Affiliate base fee margins increased to 57bps from 55bps in FY24 due to an improved mix of higher-margin retail flows and low-margin institutional flows, higher margin private markets mix in the second half, and realisation of lumpy origination fees, explains UBS.
The board declared a final dividend of 26.4cps (72% franked), well ahead of Ord Minnett’s 20.9cps forecast.
Margins and the Horizon 2 investment program
Operating leverage across Pinnacle’s platform could see margins exceed the average historical levels of 50%, suggests Macquarie.
A step-up in Horizon 2 investments in the second half of FY22 caused margins to contract in recent periods to as low as 35%.
Horizon 2 affiliates include Hyperion, Plato, Solaris, Palisade, Antipodes, Spheria and Firetrail. Pinnacle also recently brought in a new affiliate called Life-cycle Investment Partners from the UK.

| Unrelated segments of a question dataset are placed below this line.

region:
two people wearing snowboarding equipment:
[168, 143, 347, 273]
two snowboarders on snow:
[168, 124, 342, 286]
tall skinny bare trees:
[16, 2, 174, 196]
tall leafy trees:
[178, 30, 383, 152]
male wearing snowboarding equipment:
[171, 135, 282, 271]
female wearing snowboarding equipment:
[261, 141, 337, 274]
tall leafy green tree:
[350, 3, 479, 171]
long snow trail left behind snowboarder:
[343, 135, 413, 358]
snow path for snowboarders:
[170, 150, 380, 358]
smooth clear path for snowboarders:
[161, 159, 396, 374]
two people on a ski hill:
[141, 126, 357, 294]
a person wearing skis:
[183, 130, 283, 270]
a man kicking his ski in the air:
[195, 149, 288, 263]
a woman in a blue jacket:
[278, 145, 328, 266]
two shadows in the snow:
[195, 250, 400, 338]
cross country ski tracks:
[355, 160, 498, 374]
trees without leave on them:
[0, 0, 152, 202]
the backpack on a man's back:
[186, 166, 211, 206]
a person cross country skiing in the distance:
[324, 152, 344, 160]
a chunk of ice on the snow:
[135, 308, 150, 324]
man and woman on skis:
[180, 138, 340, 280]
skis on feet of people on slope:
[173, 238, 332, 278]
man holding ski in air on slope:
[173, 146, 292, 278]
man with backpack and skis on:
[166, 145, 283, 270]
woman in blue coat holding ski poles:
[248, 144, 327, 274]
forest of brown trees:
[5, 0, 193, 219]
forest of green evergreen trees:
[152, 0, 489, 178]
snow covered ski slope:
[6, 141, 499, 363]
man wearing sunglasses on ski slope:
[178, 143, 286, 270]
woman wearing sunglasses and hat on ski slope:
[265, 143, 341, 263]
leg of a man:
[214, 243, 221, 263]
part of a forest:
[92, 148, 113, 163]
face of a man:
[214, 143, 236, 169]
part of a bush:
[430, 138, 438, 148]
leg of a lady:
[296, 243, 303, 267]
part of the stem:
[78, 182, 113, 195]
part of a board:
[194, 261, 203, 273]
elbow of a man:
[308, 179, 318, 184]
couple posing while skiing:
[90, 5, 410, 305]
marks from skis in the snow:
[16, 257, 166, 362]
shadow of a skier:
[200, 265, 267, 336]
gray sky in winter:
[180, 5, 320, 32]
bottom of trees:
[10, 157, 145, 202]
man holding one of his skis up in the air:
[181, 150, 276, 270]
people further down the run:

Wilsons believes this new entrant has the potential to be a material earnings driver due to the management team’s strong reputation globally and significant FUM capacity.
As these Horizon 2 investments increasingly turn profitable, Macquarie expects margins will track back toward 50%.
Following the drag from the Horizon 2 investment program, (which UBS expects to reduce in the medium-term), there were emerging signs of operating leverage in the second half.
Management flagged key Horizon 2 affiliates such as Firetrail, Riparian, Langdon, and Longwave were approaching profitability after making steps toward run-rate profitability during FY24.
Outlook
The FY25 outlook is strong, UBS declares. This broker forecasts 26% reported profit growth.
As investment has peaked, Ord Minnett anticipates a significant improvement in underlying Affiliate profitability, and forecasts annual returns to shareholders will compound at around 20% over the next number of years.
Momentum for Pinnacle now appears a structural, long-term trend, in Wilsons view, given the shift to Private Capital and consistent Retail and International distribution success.
Four brokers covering Pinnacle Investment Management are updated daily in the FNArena database. Morgans, Macquarie and Ord Minnett have Buy ratings (or equivalent) while UBS is Neutral-rated.
Outside of daily coverage, Wilsons has an Overweight rating and target price of $19.70, up from $14.10 post the FY24 result.